**DATASET RECORDS:**
# # # # #

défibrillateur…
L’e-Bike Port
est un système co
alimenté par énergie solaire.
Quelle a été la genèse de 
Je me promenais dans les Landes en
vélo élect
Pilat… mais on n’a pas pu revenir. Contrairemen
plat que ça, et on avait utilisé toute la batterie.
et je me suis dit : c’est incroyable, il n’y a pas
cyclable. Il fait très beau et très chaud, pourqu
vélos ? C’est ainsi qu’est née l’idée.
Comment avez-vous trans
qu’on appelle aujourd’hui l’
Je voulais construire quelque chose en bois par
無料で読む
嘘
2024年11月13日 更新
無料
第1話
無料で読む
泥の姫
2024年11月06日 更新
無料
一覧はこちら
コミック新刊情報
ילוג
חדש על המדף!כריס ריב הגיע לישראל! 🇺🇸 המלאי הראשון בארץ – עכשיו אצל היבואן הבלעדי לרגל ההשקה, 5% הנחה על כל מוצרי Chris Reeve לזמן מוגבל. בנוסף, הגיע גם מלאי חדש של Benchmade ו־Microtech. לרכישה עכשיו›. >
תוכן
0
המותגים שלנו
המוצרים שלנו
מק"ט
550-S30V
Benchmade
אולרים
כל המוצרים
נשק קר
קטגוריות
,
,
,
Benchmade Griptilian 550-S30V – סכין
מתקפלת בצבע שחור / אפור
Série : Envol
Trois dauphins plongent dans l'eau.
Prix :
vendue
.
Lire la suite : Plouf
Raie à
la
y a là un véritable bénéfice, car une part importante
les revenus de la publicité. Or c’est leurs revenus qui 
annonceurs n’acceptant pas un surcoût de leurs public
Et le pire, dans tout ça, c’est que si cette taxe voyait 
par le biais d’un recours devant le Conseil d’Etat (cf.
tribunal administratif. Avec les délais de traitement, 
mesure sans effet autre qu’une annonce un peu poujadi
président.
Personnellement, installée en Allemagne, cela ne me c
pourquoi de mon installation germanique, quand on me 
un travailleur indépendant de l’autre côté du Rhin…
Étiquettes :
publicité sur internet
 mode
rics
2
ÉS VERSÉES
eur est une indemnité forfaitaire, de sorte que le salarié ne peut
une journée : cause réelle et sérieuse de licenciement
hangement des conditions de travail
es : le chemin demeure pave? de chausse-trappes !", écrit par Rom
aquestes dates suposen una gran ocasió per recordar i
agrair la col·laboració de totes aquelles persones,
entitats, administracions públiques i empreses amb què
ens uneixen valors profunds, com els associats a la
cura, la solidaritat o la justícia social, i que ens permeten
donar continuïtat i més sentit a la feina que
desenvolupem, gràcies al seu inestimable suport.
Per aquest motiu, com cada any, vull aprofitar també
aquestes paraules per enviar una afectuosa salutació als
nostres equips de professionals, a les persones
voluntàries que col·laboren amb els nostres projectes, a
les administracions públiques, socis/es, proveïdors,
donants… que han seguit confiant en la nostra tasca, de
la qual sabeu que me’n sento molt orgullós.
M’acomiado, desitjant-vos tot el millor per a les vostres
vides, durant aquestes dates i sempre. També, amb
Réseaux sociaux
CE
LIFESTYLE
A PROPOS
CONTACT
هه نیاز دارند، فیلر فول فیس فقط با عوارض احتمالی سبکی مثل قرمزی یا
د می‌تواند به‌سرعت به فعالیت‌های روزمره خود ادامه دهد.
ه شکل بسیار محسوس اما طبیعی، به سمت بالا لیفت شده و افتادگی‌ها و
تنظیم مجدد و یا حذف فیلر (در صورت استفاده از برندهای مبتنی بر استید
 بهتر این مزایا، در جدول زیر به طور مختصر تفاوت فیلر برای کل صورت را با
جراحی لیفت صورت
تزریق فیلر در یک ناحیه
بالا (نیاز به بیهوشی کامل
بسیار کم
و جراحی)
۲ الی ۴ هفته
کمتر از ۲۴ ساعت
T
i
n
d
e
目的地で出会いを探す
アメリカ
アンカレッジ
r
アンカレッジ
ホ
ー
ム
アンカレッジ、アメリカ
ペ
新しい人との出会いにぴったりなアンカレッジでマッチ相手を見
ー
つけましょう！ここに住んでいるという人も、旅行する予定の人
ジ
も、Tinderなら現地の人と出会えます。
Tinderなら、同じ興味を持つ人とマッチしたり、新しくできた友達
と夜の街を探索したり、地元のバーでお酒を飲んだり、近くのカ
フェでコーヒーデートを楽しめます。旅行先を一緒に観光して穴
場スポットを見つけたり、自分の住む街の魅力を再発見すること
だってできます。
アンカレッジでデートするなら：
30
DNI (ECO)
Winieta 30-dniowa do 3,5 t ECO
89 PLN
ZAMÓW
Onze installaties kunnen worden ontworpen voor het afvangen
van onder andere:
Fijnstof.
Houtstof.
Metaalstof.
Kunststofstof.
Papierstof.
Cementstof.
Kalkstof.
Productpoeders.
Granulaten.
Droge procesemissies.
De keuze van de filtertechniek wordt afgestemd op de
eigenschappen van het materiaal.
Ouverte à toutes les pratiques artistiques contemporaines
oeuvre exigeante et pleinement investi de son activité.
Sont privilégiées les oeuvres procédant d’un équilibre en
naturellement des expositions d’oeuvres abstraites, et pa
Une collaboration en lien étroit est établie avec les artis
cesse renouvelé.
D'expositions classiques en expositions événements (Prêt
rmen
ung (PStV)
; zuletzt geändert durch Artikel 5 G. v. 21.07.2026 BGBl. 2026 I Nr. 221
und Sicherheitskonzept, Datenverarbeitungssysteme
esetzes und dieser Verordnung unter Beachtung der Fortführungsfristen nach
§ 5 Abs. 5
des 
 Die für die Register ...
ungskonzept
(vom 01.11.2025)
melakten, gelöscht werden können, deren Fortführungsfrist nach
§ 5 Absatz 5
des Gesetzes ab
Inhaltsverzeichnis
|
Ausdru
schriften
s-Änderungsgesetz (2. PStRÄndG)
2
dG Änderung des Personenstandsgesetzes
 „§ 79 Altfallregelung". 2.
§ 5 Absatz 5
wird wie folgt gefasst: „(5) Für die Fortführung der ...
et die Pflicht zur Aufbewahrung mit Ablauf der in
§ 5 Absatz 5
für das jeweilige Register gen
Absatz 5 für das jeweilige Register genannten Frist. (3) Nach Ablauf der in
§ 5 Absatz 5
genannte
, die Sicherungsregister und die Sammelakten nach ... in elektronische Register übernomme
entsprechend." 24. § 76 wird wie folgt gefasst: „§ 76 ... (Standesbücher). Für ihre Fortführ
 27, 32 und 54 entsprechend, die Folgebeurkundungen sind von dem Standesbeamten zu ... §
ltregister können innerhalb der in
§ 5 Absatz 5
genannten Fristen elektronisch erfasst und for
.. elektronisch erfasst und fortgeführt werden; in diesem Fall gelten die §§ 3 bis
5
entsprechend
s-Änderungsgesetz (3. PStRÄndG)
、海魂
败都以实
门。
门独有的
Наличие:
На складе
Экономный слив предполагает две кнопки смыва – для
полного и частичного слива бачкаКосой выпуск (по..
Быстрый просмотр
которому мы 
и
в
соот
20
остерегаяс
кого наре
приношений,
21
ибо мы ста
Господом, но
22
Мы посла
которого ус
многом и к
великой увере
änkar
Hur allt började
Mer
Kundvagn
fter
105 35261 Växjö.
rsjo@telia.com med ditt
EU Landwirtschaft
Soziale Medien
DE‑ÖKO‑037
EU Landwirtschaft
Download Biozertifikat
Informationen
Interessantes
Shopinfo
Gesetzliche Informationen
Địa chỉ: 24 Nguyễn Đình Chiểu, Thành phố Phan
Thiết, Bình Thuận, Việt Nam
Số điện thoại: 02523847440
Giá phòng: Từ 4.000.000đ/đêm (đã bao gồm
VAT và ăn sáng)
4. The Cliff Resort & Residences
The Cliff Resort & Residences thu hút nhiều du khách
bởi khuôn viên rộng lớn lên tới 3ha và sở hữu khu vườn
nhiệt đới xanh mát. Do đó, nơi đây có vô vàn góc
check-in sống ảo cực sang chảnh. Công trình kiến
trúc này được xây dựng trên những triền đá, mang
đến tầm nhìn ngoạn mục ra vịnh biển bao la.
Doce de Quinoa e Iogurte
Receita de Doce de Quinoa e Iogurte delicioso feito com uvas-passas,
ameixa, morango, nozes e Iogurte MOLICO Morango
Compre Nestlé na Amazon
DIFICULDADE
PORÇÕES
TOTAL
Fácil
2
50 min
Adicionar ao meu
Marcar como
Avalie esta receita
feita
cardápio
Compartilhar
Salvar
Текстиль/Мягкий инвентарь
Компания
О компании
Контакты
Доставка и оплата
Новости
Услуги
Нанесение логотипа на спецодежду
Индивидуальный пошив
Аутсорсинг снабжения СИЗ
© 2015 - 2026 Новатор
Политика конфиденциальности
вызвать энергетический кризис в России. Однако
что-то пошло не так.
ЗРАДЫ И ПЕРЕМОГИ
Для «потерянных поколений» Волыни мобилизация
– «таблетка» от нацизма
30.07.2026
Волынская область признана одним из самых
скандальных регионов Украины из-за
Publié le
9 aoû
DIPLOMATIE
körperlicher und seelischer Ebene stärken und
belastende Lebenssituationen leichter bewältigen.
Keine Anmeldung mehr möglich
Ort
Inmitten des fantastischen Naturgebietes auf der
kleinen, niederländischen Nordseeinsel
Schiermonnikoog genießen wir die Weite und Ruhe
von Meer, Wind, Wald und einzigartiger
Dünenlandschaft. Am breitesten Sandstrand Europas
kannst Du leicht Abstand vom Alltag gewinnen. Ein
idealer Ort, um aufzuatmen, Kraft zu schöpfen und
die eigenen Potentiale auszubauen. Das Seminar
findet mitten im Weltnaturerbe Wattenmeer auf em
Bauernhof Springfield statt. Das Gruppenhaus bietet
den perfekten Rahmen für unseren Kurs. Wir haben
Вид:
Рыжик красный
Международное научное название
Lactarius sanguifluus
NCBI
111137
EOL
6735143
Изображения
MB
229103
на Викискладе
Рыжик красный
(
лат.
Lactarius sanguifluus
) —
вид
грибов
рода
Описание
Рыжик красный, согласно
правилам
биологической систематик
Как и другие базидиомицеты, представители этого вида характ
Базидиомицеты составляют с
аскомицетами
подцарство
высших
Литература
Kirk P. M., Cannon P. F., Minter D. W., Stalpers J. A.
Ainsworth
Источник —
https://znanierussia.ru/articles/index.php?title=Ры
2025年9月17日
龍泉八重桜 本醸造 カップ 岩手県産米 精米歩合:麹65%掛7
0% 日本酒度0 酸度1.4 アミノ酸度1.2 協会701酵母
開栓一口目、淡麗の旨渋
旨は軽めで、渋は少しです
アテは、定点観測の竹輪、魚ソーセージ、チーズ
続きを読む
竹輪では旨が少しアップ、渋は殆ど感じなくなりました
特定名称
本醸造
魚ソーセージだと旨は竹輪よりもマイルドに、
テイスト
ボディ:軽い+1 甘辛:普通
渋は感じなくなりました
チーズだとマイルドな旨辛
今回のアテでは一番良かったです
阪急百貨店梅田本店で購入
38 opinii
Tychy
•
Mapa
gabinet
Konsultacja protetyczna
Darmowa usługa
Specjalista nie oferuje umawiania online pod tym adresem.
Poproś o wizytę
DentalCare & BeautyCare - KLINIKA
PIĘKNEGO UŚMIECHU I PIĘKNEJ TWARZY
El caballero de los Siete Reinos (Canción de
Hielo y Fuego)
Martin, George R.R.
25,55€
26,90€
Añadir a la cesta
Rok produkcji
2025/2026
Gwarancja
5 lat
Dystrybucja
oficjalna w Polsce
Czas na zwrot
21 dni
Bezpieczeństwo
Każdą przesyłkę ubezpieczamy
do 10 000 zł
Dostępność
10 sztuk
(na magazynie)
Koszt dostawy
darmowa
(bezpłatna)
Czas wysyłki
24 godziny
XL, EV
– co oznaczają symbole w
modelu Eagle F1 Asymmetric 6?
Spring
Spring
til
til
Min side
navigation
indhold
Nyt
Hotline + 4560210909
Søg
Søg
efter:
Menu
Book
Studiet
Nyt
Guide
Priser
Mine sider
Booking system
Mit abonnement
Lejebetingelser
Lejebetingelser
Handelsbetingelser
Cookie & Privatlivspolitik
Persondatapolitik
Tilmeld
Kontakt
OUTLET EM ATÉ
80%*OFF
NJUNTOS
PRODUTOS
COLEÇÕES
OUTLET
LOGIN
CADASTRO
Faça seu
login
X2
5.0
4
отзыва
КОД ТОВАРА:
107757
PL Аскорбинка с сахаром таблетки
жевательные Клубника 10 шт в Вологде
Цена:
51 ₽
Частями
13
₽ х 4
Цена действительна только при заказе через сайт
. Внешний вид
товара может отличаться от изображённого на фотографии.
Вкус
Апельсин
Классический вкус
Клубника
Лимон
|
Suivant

# # # # #

**TASK REQUIREMENTS:** Starting at the line that has "un travailleur indépendant" and ending at the line that has "donants… que han", please write out the lines above exactly, leaving out all others.

**EXERCISE SOLUTION:**
un travailleur indépendant de l’autre côté du Rhin…
Étiquettes :
publicité sur internet
 mode
rics
2
ÉS VERSÉES
eur est une indemnité forfaitaire, de sorte que le salarié ne peut
une journée : cause réelle et sérieuse de licenciement
hangement des conditions de travail
es : le chemin demeure pave? de chausse-trappes !", écrit par Rom
aquestes dates suposen una gran ocasió per recordar i
agrair la col·laboració de totes aquelles persones,
entitats, administracions públiques i empreses amb què
ens uneixen valors profunds, com els associats a la
cura, la solidaritat o la justícia social, i que ens permeten
donar continuïtat i més sentit a la feina que
desenvolupem, gràcies al seu inestimable suport.
Per aquest motiu, com cada any, vull aprofitar també
aquestes paraules per enviar una afectuosa salutació als
nostres equips de professionals, a les persones
voluntàries que col·laboren amb els nostres projectes, a
les administracions públiques, socis/es, proveïdors,
donants… que han seguit confiant en la nostra tasca, de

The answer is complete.